### Tekst do analizy ###

W wyborczym dystrykcie Oczangaron – i w wielu innych – w wyborczej komisji wręczają naklejkę z napisem, że to dla tych, którzy głosują po raz pierwszy. Gadżet powszechnego użytku, bo mają go naklejony na ubraniach także ludzie w sile wieku albo starsi.
Gdy jadę od lokalu wyborczego do lokalu, mijam pola z bawełną, które ciągną się po horyzont z pracującymi tam, mimo niedzieli, ludźmi. Skądinąd powszechna jest opinia o pracowitości Uzbeków, przynajmniej w porównaniu z niektórymi sąsiadami. Niektórzy widzą w tym potwierdzenie jednej z dwóch teorii. Pierwsza głosi, że w Azji środkowej pracowite są narody, które od wieków pędziły osiadły tryb życia, a narody koczownicze do ciężkiej, systematycznej pracy są ponoć nieprzyzwyczajone. Widzę w tej teorii pewną nietajoną niechęć do sąsiadów z Kazachstanu…
Druga teoria mówi, że pracowite są te narody, które nie mają ropy naftowej. Pracują, bo muszą. Ci, którzy żyją z nafty są leniwi, bo nie ruszając palcem w bucie i tak są bogaci.
Zwalniamy, bo na drodze pojawia się osiołek. Kolejny zaraz dwadzieścia parę metrów od drogi. Potem kilka krów.

### Wybrane dane ###

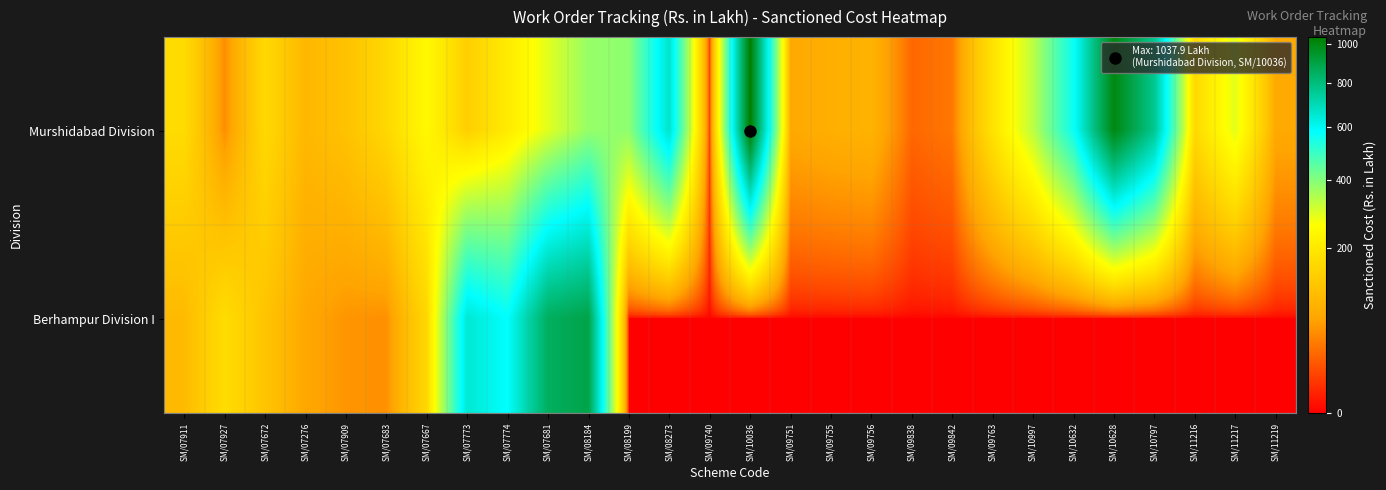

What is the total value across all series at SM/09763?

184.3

###
### Wybrane dane ###

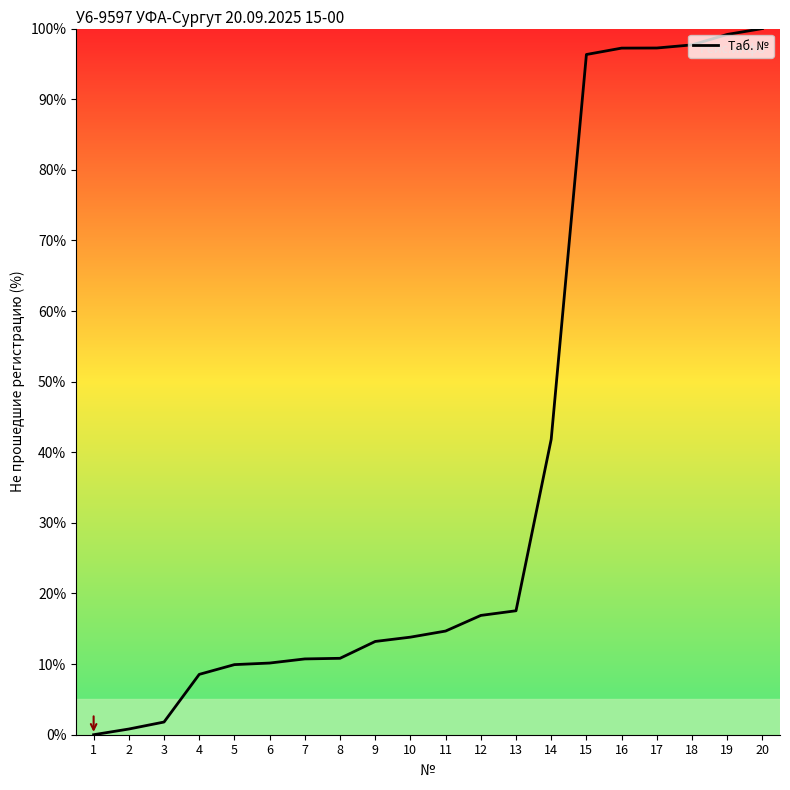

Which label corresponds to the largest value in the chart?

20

###

▶ Części ćwiczenia
**A.** Proszę przepisać dosłownie fragment tekstu o wyborach w Uzbekistanie od słów "Gdy jadę od" do słów "Potem kilka krów.".
**B.** Jak według drugiej teorii z tekstu o wyborach w Uzbekistanie wyjaśnia się pracowitość narodów bez ropy i lenistwo tych, które żyją z nafty? Odpowiedz w jednym–trzech zdaniach.
**C.** Kontynuuj tekst o wyborach w Uzbekistanie od miejsca, w którym się kończy.
Dane są osobnym materiałem, niezależnym od tekstu.

▶ Wyniki po kolei
**A.**
Gdy jadę od lokalu wyborczego do lokalu, mijam pola z bawełną, które ciągną się po horyzont z pracującymi tam, mimo niedzieli, ludźmi. Skądinąd powszechna jest opinia o pracowitości Uzbeków, przynajmniej w porównaniu z niektórymi sąsiadami. Niektórzy widzą w tym potwierdzenie jednej z dwóch teorii. Pierwsza głosi, że w Azji środkowej pracowite są narody, które od wieków pędziły osiadły tryb życia, a narody koczownicze do ciężkiej, systematycznej pracy są ponoć nieprzyzwyczajone. Widzę w tej teorii pewną nietajoną niechęć do sąsiadów z Kazachstanu…
Druga teoria mówi, że pracowite są te narody, które nie mają ropy naftowej. Pracują, bo muszą. Ci, którzy żyją z nafty są leniwi, bo nie ruszając palcem w bucie i tak są bogaci.
Zwalniamy, bo na drodze pojawia się osiołek. Kolejny zaraz dwadzieścia parę metrów od drogi. Potem kilka krów.

**B.** Narody, które nie mają ropy naftowej, pracują, bo muszą. Ci, którzy żyją z nafty, są leniwi, bo i tak są bogaci, nawet nie ruszając palcem w bucie.

**C.**
W lokalach wyborczych lub przed lokalami wyborczymi widzę staruszków w tradycyjnych nakryciach głowy, zwanych tu „doppi” (bądź „tubietiejkami”), od biedy przypominające jarmułki, tyle że są większe i głębsze. W jednej ze szkół podstawowych fotografia najmłodszych uczniów. Dzieci w kimonach do judo, przy komputerach, ze stosem książek – prezentów przewiązanych czerwoną wstęgą, ale jest też cały zespół muzyczny z różnymi, także tradycyjnymi instrumentami. W Uzbekistanie nie boją się mówić o podziale ról wśród płci. Widzę w tejże szkole zdjęcie dziewczynek z… maszynami do szycia.
A ile osób tak naprawdę wie, że właśnie stąd pochodzą słynne na całym świecie futra karakułowe…
*tekst ukazał się w „Gazecie Polskiej Codziennie” (28.10.2021)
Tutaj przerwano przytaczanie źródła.